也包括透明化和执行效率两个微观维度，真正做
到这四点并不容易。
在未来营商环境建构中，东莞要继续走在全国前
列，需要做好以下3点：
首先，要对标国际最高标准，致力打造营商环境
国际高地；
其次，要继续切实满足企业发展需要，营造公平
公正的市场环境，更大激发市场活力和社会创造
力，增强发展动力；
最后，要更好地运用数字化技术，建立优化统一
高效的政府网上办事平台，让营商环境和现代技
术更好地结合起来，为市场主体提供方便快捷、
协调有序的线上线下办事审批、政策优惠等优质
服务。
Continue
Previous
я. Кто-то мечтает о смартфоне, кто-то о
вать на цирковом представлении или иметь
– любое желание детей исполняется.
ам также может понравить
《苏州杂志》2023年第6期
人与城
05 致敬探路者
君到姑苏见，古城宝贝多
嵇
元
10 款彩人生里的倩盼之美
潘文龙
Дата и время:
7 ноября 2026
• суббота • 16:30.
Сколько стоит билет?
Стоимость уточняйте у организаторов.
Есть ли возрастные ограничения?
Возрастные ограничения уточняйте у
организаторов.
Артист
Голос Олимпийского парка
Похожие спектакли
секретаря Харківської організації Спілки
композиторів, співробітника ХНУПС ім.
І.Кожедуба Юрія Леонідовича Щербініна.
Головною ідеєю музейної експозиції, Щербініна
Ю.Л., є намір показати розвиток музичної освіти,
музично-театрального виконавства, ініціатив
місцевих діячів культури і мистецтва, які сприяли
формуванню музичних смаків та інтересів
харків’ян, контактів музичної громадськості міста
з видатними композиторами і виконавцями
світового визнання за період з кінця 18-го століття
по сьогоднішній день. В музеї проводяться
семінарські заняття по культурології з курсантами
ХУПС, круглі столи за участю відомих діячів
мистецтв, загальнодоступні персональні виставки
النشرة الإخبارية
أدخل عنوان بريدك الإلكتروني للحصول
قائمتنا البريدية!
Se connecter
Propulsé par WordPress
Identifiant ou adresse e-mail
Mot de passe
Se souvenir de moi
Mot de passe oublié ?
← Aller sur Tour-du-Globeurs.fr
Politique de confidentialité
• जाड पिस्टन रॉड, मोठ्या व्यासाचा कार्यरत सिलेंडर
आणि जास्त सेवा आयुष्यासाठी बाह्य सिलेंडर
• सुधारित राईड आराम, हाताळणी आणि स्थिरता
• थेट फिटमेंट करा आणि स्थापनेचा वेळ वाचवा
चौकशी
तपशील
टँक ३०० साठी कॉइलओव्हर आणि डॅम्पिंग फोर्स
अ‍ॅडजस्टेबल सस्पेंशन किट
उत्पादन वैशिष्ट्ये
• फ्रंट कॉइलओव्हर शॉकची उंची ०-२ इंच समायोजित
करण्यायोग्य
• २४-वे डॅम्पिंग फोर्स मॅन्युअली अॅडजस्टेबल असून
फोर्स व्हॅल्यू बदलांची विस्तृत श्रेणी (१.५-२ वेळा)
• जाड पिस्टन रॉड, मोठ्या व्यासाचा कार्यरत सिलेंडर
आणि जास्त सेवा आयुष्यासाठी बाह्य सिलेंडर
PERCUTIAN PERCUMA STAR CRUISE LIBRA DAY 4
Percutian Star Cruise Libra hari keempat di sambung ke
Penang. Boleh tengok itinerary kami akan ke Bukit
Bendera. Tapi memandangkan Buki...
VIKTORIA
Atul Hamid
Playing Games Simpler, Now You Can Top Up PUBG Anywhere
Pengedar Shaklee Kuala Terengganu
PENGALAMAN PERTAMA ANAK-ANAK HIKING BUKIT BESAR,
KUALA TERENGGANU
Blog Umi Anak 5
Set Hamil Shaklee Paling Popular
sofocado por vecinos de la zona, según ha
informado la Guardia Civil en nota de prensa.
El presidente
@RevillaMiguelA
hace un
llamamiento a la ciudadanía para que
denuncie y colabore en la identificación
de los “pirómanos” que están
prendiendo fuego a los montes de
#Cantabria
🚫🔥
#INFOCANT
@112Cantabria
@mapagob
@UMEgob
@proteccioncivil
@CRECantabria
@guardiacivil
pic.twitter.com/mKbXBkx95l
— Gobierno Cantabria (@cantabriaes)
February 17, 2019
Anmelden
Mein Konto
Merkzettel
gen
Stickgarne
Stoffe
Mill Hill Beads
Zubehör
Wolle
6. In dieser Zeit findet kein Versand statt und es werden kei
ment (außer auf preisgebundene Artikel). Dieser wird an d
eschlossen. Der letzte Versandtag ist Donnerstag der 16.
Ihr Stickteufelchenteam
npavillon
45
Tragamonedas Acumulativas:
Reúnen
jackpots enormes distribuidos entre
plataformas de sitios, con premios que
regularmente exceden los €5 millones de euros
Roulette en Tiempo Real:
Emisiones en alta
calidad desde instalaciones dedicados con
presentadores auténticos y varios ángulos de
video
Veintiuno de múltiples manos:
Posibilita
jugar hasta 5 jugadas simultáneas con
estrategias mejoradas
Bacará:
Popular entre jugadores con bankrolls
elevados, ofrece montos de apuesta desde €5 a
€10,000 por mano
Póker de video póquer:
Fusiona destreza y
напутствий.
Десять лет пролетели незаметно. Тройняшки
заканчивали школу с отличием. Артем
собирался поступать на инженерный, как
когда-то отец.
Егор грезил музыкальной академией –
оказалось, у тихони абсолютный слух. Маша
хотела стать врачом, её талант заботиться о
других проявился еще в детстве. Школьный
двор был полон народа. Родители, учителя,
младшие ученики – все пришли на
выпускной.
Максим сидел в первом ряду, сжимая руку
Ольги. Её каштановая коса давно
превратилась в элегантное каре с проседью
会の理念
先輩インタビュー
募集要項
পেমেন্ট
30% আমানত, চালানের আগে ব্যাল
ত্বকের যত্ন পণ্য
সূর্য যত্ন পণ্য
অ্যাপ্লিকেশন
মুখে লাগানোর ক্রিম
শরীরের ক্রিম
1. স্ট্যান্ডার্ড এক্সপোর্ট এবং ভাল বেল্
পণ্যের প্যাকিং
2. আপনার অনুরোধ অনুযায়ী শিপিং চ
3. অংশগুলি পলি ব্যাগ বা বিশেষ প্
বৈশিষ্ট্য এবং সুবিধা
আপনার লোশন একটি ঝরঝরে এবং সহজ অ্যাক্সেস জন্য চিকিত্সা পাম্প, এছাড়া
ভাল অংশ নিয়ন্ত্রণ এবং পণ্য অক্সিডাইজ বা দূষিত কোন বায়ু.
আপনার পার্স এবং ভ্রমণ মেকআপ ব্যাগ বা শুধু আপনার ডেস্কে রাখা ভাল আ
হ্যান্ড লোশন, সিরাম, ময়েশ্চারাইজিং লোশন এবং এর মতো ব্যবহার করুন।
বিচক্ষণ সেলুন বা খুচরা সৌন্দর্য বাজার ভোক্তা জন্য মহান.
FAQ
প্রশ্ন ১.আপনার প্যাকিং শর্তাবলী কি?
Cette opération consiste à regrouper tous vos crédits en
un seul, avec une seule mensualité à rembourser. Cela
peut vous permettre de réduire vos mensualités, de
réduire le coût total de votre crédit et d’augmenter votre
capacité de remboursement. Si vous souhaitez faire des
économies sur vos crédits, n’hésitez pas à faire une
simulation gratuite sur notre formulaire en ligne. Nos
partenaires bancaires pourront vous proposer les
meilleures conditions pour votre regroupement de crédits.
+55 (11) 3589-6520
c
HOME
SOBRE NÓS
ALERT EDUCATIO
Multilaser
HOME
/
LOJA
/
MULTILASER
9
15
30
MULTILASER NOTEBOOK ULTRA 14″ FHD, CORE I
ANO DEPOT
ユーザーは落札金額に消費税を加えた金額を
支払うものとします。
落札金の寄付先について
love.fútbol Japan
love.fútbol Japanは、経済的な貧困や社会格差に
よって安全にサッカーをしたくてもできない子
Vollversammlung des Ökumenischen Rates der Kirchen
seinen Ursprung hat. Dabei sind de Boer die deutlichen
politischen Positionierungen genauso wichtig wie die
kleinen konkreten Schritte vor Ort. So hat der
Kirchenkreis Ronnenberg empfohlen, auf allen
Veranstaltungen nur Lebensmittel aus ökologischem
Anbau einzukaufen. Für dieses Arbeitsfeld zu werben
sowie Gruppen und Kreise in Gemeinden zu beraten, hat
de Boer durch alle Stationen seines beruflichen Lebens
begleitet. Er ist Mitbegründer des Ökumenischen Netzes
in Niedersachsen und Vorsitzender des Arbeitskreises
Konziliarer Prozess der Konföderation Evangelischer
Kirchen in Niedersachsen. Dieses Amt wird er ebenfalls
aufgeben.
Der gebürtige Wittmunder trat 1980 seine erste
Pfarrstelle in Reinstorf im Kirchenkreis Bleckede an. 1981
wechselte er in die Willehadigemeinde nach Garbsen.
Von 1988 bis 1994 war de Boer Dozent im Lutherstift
════════════════════
■ Written task ■
Locate the word "Щербініна" in the records above, and return each line that has it.

■ Exercise response ■
І.Кожедуба Юрія Леонідовича Щербініна.
Головною ідеєю музейної експозиції, Щербініна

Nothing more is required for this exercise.